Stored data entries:
..........

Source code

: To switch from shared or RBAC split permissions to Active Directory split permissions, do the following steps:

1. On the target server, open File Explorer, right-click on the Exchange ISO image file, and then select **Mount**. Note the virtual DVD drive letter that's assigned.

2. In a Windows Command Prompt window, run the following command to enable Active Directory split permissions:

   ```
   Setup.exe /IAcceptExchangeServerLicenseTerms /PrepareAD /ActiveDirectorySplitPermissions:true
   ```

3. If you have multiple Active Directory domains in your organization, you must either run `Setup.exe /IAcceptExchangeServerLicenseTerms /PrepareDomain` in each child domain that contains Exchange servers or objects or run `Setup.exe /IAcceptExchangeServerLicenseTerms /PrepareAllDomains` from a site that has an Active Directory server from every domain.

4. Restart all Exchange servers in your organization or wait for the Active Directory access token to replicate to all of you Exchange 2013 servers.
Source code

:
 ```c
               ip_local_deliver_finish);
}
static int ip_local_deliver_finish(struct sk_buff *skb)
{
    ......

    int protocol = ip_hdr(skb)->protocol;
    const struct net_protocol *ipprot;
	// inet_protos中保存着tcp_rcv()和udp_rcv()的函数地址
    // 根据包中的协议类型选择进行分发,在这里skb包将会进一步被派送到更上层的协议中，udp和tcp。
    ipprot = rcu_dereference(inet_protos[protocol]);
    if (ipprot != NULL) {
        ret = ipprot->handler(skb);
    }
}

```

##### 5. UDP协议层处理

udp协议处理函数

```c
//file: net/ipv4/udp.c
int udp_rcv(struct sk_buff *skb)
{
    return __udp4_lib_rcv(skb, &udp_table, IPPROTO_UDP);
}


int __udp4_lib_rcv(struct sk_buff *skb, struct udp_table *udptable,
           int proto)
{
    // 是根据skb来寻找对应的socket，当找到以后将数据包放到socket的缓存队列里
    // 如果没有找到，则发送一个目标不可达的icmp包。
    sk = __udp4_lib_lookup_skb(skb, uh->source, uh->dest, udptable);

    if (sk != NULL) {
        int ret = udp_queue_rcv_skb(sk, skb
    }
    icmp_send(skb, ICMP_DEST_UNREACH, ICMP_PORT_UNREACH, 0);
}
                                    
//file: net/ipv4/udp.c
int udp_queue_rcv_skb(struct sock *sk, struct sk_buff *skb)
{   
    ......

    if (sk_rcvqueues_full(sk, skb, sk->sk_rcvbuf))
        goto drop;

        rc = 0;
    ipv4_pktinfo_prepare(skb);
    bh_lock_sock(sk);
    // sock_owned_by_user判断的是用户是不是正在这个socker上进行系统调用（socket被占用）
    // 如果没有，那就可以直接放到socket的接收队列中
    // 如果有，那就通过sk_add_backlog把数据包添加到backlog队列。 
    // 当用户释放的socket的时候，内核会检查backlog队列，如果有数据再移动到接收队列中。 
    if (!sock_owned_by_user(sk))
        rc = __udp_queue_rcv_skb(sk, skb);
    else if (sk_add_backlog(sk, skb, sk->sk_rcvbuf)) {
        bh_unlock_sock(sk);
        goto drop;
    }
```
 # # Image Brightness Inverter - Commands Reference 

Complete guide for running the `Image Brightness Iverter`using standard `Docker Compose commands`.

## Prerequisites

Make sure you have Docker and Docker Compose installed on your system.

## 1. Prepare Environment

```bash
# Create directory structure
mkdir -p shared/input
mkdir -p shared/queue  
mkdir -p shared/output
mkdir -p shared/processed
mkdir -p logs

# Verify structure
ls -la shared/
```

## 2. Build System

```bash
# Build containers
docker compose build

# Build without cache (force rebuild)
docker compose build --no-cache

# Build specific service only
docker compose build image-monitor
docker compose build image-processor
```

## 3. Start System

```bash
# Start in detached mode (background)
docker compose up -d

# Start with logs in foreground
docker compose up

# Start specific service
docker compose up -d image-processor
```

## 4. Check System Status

..........

Aim of the exercise:
Write all the data out again, word for word.

Written response:
Source code

: To switch from shared or RBAC split permissions to Active Directory split permissions, do the following steps:

1. On the target server, open File Explorer, right-click on the Exchange ISO image file, and then select **Mount**. Note the virtual DVD drive letter that's assigned.

2. In a Windows Command Prompt window, run the following command to enable Active Directory split permissions:

   ```
   Setup.exe /IAcceptExchangeServerLicenseTerms /PrepareAD /ActiveDirectorySplitPermissions:true
   ```

3. If you have multiple Active Directory domains in your organization, you must either run `Setup.exe /IAcceptExchangeServerLicenseTerms /PrepareDomain` in each child domain that contains Exchange servers or objects or run `Setup.exe /IAcceptExchangeServerLicenseTerms /PrepareAllDomains` from a site that has an Active Directory server from every domain.

4. Restart all Exchange servers in your organization or wait for the Active Directory access token to replicate to all of you Exchange 2013 servers.
Source code

:
 ```c
               ip_local_deliver_finish);
}
static int ip_local_deliver_finish(struct sk_buff *skb)
{
    ......

    int protocol = ip_hdr(skb)->protocol;
    const struct net_protocol *ipprot;
	// inet_protos中保存着tcp_rcv()和udp_rcv()的函数地址
    // 根据包中的协议类型选择进行分发,在这里skb包将会进一步被派送到更上层的协议中，udp和tcp。
    ipprot = rcu_dereference(inet_protos[protocol]);
    if (ipprot != NULL) {
        ret = ipprot->handler(skb);
    }
}

```

##### 5. UDP协议层处理

udp协议处理函数

```c
//file: net/ipv4/udp.c
int udp_rcv(struct sk_buff *skb)
{
    return __udp4_lib_rcv(skb, &udp_table, IPPROTO_UDP);
}


int __udp4_lib_rcv(struct sk_buff *skb, struct udp_table *udptable,
           int proto)
{
    // 是根据skb来寻找对应的socket，当找到以后将数据包放到socket的缓存队列里
    // 如果没有找到，则发送一个目标不可达的icmp包。
    sk = __udp4_lib_lookup_skb(skb, uh->source, uh->dest, udptable);

    if (sk != NULL) {
        int ret = udp_queue_rcv_skb(sk, skb
    }
    icmp_send(skb, ICMP_DEST_UNREACH, ICMP_PORT_UNREACH, 0);
}
                                    
//file: net/ipv4/udp.c
int udp_queue_rcv_skb(struct sock *sk, struct sk_buff *skb)
{   
    ......

    if (sk_rcvqueues_full(sk, skb, sk->sk_rcvbuf))
        goto drop;

        rc = 0;
    ipv4_pktinfo_prepare(skb);
    bh_lock_sock(sk);
    // sock_owned_by_user判断的是用户是不是正在这个socker上进行系统调用（socket被占用）
    // 如果没有，那就可以直接放到socket的接收队列中
    // 如果有，那就通过sk_add_backlog把数据包添加到backlog队列。 
    // 当用户释放的socket的时候，内核会检查backlog队列，如果有数据再移动到接收队列中。 
    if (!sock_owned_by_user(sk))
        rc = __udp_queue_rcv_skb(sk, skb);
    else if (sk_add_backlog(sk, skb, sk->sk_rcvbuf)) {
        bh_unlock_sock(sk);
        goto drop;
    }
```
 # # Image Brightness Inverter - Commands Reference 

Complete guide for running the `Image Brightness Iverter`using standard `Docker Compose commands`.

## Prerequisites

Make sure you have Docker and Docker Compose installed on your system.

## 1. Prepare Environment

```bash
# Create directory structure
mkdir -p shared/input
mkdir -p shared/queue  
mkdir -p shared/output
mkdir -p shared/processed
mkdir -p logs

# Verify structure
ls -la shared/
```

## 2. Build System

```bash
# Build containers
docker compose build

# Build without cache (force rebuild)
docker compose build --no-cache

# Build specific service only
docker compose build image-monitor
docker compose build image-processor
```

## 3. Start System

```bash
# Start in detached mode (background)
docker compose up -d

# Start with logs in foreground
docker compose up

# Start specific service
docker compose up -d image-processor
```

## 4. Check System Status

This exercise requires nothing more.